Some years ago Stu and his wife kidnapped Ally and me for a day. Took us up to Richmond for a race. I remember being only slightly put off by all the walking that was required to get from parking lot to track, bemused by all the vendors selling anything from T-shirts to chicken wings, surprised at the sheer numbers of people who turned out to see un-mufflered vehicles go around in circles on an asphalt roadway.
It was all a fairly yawning exercise indeed. Until they dropped the green flag. And I got that first whiff of racing gas and 40 cars wound up engines and flashed by with a stomach dropping sound. Or when two of them separated themselves from the pack and scorched each other's tires in a manic fight for first place.
I suddenly felt an aching need to buy a radio scanner complete with headphones so that I could listen in on every conversation these drivers had with their support team. Big RV's with season race passes to travel throughout the South seemed like a terrific idea. Tailgating in the parking lot. Cute golf shirts with team colors. Arguing over the relative merits of beer sponsorship. Anything emblazoned with a checkered flag.

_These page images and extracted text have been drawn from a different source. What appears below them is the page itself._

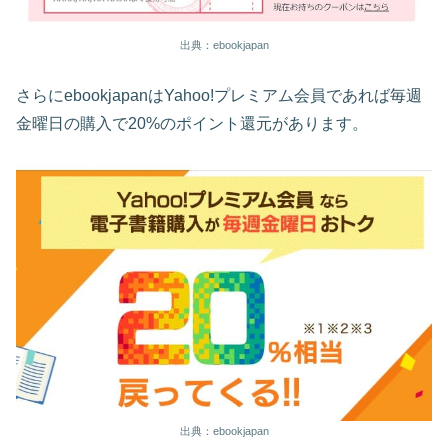
出典：ebookjapan
さらにebookjapanはYahoo!プレミアム会員であれば毎週
金曜日の購入で20%のポイント還元があります。
出典：ebookjapan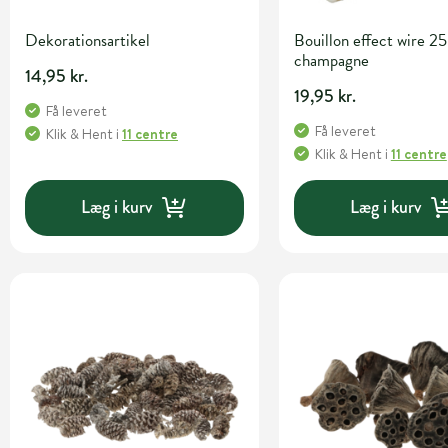
Dekorationsartikel
Bouillon effect wire 25
champagne
14,95 kr.
19,95 kr.
Få leveret
Få leveret
Klik & Hent
i
11 centre
Klik & Hent
i
11 centre
Læg i kurv
Læg i kurv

Even with more recent sanitation of the whole NASCAR scene by the very people who run it, it still brings a thrill to hear that sound they make on that first lap.
I'm not sure that I can verbalize it. It's a sort of rebellion, I guess. The sort of "Take your 4 cylinder gas sipping import and catch this" thing that pure excess is all about. It has no intellectual pride, no soothing museum-Sunday boorishness at all. It absolutely makes you abandon your filet mignon in favor of a cheese dog with a squirt of mustard.
The whole forced hype of the thing. They parade a series of ever younger, wholesome drivers before the clamoring throng, hoping that they will catch on and do well in promoting a grab bag of retail products colorfully emblazoned on the side of the cars. The older ones, whom I understandably have more of an affinity with, seem gruffer, a little more coarse around the edges. I can see some of them actually having driven moonshine down Tennessee or North Carolina back roads in the dead of night and then racing in some dirt field on Sunday. They have none of the corporate smoothness of some of the pink-cheeked newbies.
Yeah, I can't stand Jeff Gordon. That smirking sort of yuppie West Coast stuff leaves me cold.
I'll leave for Darlington in a couple of weeks and camp out in a parking lot for a few days with some other zealots. We'll light the symbolic grille with a handful of hickory chips and plunder the depths of huge coolers and buy lots of can cushies with car numbers on them and dial in our scanners and snicker at the Gordon fans.
And wonder how in the world things could be any better than this.